Thanks for taking the time to reply, Ferrante

I should have been clear - the log snippet was from when I was using an LED panel.
Ekos captured 80 images, but saved only 40 of them. The cycle is: Capture, check ADU and decide it is OK (this file is not saved), capture again (this file is saved)
Although the exposures are 1 second and the reported download time is just over 1 second, the total overhead of exposure, download and process adds up to ~ 5 seconds per frame. There is no intentional delay set.


With sky flats, I did try widening the acceptable ADU values. If the ADU range is 19000 +/- 1000 the procedure starts somewhere in the range. If the sky is darkening, once the ADU goes below 18000, the algorithm increases the exposure, but only a very small increment. This raises the ADU to something like 18030. The 'test exposure' decides that is OK, but by the time the next exposure is taken the ADU value is back down to 17980. So it increases the exposure again by a few thousands of a second, gets back up to just slightly above 18000, declares that to be OK, takes what should be the next valid image but the ADU is again slightly below 18000.

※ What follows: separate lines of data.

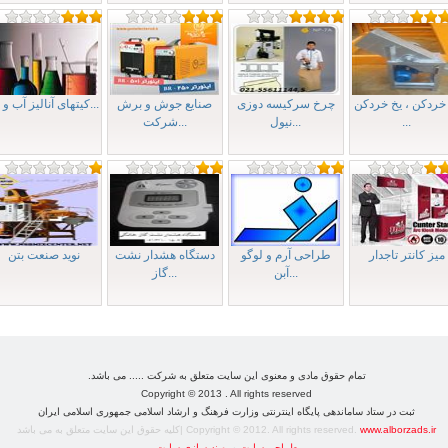
خردکن ، یخ خردکن
چرخ سرکیسه دوزی
صنایع جوش و برش
کیتهای آنالیز آب و ف...
...
نیول...
شرکت...
ميز کانتر تاجدار
طراحی آرم و لوگو
دستگاه هشدار نشت
نويد صنعت بتن
آبن...
گاز...
تمام حقوق مادی و معنوی این سایت متعلق به شرکت ..... می باشد.
Copyright © 2013 . All rights reserved
ثبت در ستاد ساماندهی پايگاه اينترنتی وزارت فرهنگ و ارشاد اسلامی جمهوری اسلامی ايران
www.alborzads.ir
Copyright © 2012. All rights reserved.
|کلیه حقوق این سایت متعلق به می باشد
طراحی سایت
و
بهینه سازی سایت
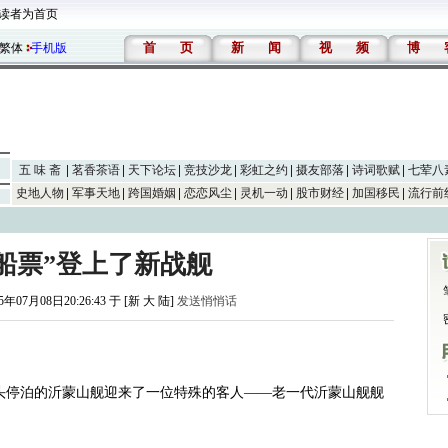
读者为首页
首
页
新
闻
视
频
博
繁体
手机版
五 味 斋
茗香茶语
天下论坛
竞技沙龙
彩虹之约
摄友部落
诗词歌赋
七荤八
史地人物
军事天地
跨国婚姻
恋恋风尘
灵机一动
股市财经
加国移民
流行前
船票”登上了新战舰
5年07月08日20:26:43 于 [新 大 陆]
发送悄悄话
心码头停泊的沂蒙山舰迎来了一位特殊的客人——老一代沂蒙山舰舰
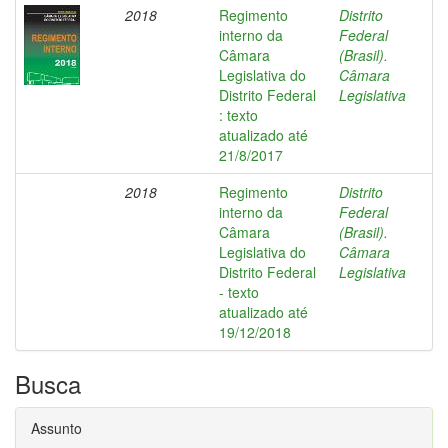
2018
Regimento
Distrito
interno da
Federal
Câmara
(Brasil).
Legislativa do
Câmara
Distrito Federal
Legislativa
: texto
atualizado até
21/8/2017
2018
Regimento
Distrito
interno da
Federal
Câmara
(Brasil).
Legislativa do
Câmara
Distrito Federal
Legislativa
- texto
atualizado até
19/12/2018
Busca
Assunto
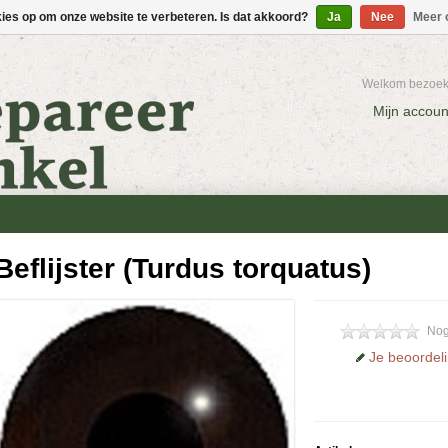
kies op om onze website te verbeteren. Is dat akkoord?
Ja
Nee
Meer 
Welkom bezoeke
Mijn accoun
Beflijster (Turdus torquatus)
Nog
Je beoordel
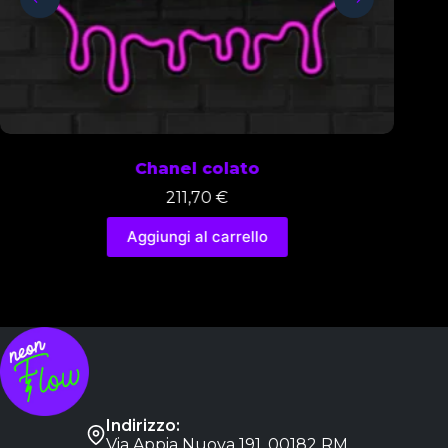
Chanel colato
211,70
€
Aggiungi al carrello
Indirizzo:
Via Appia Nuova 191, 00182 RM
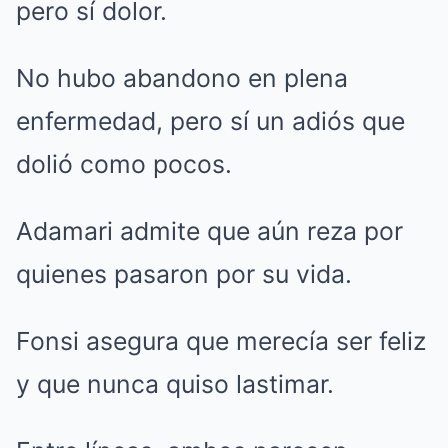
pero sí dolor.
No hubo abandono en plena
enfermedad, pero sí un adiós que
dolió como pocos.
Adamari admite que aún reza por
quienes pasaron por su vida.
Fonsi asegura que merecía ser feliz
y que nunca quiso lastimar.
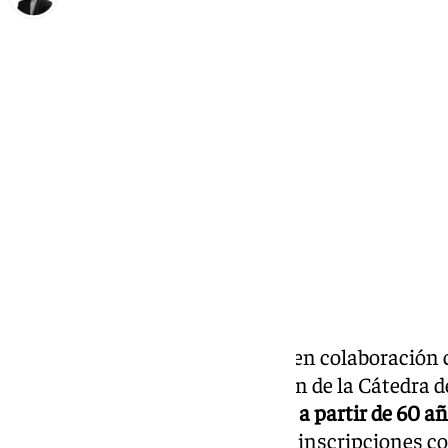
María Rosales
lunes, 20 enero 2025, 11:22
Compartir:
El
Ayuntamiento de Antequera
en colaboración 
Artes
impulsa una nueva edición de la Cátedra d
lúdico-educativa para personas
a partir de 60 a
aprendiendo y formándose. Las inscripciones co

Widening the ADU range further will not change the behavior, it would simply change the 'cycling' from 18000 ADU to some other point.

I will try to find a log where this happened. The solution would seem to be to have the algorithm try to change the exposure to hit the *farther away* ADU limit, not the nearest ADU limit - but I do not know how the program is calculating its 'corrected' exposure time.